Andy Kelly: An previous paperback.

One in all my present vices is purchasing previous books. I needed to get a complete new shelf just lately simply to deal with all of them. And every time I’m going anyplace (nicely, within the previous global, once I went puts) I’ve one filled in my within jacket pocket. I am in particular keen on previous sci-fi novels from the ’70s with wild Chris Foss-esque duvet artwork, which nearly by no means displays the real content material of the tale. So if a band of adventurers have been to kill me, they might most certainly discover a well-thumbed replica of Arthur C. Clarke’s Rendezvous With Rama, or one thing equivalent, mendacity subsequent to an excessively small pile of gold. And if it was once The Witcher, most certainly a hen sandwich too.

McStabStab: They might to find my Steam Controller (+1 to dexterity, +1 to intelligence), a roll of transparent hockey tape (+1 to agility), and a field of Bitter Patch Youngsters (-10 to HP, +1 to happiness).

OsaX Nymloth: A “not anything truly issues, void welcomes all” notice. Would most certainly give whoever choices it up a -Three to all cube rolls, Melancholy debuff and feature a 30% likelihood of turning the deficient soul into nihilistic vangaurd of dread.

I Will Hang-out You: My 6″ pewter ankh pendant. Provides +2 to all air of mystery rolls with the “goth” and “wiccan” factions and a +2 to all intimidate rolls in opposition to “normies” (+four vs Catholics). Has the facet impact of inflicting other folks in sport retail outlets and comedian ebook retail outlets to invite “Do you play Vampire?”

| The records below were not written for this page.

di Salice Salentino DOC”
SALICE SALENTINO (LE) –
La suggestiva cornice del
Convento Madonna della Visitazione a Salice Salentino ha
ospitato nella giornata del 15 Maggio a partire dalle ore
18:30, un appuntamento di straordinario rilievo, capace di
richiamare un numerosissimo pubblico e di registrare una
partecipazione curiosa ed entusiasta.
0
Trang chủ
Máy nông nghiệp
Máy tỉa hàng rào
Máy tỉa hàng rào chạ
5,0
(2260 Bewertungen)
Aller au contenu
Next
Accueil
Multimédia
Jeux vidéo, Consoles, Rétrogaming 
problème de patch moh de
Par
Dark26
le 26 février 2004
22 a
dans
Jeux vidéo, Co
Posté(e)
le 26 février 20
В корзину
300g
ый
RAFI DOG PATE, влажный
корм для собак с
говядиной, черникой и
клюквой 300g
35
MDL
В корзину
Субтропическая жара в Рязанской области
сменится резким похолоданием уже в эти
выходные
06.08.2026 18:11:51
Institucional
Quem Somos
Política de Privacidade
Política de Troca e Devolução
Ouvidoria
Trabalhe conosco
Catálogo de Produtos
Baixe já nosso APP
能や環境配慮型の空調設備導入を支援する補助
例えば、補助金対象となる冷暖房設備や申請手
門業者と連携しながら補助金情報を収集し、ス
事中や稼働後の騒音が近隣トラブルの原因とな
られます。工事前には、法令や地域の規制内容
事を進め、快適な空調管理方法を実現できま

Frindis: One sweaty t-shirt (-Five air of mystery), a Big name Citizen keychain (+Five ambition), an expired bank card (-10 good fortune), a buying groceries notice (-Five agility).

Rensje: I am slightly sure I might drop two keyrings (+Five lockpicking each and every), a small sack of cash, a posh get dressed blouse (+1 air of mystery) and a few breath mints (+Five speech).

Mazer: A fork. One fork. The general fork I’ve to provide.